What you should do ▸ Down to the last line, set down the material below exactly; skip the pictures.

Supplied data ▸

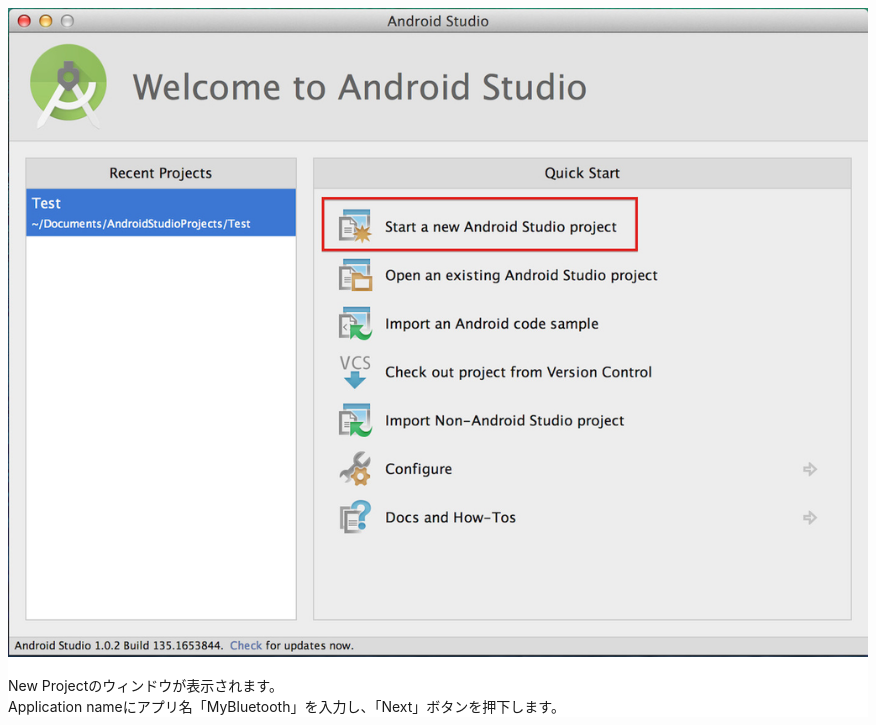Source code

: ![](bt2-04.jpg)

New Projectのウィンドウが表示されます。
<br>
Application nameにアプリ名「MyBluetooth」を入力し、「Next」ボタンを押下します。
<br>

Completed exercise ▸
Source code

: ![](bt2-04.jpg)

New Projectのウィンドウが表示されます。
<br>
Application nameにアプリ名「MyBluetooth」を入力し、「Next」ボタンを押下します。
<br>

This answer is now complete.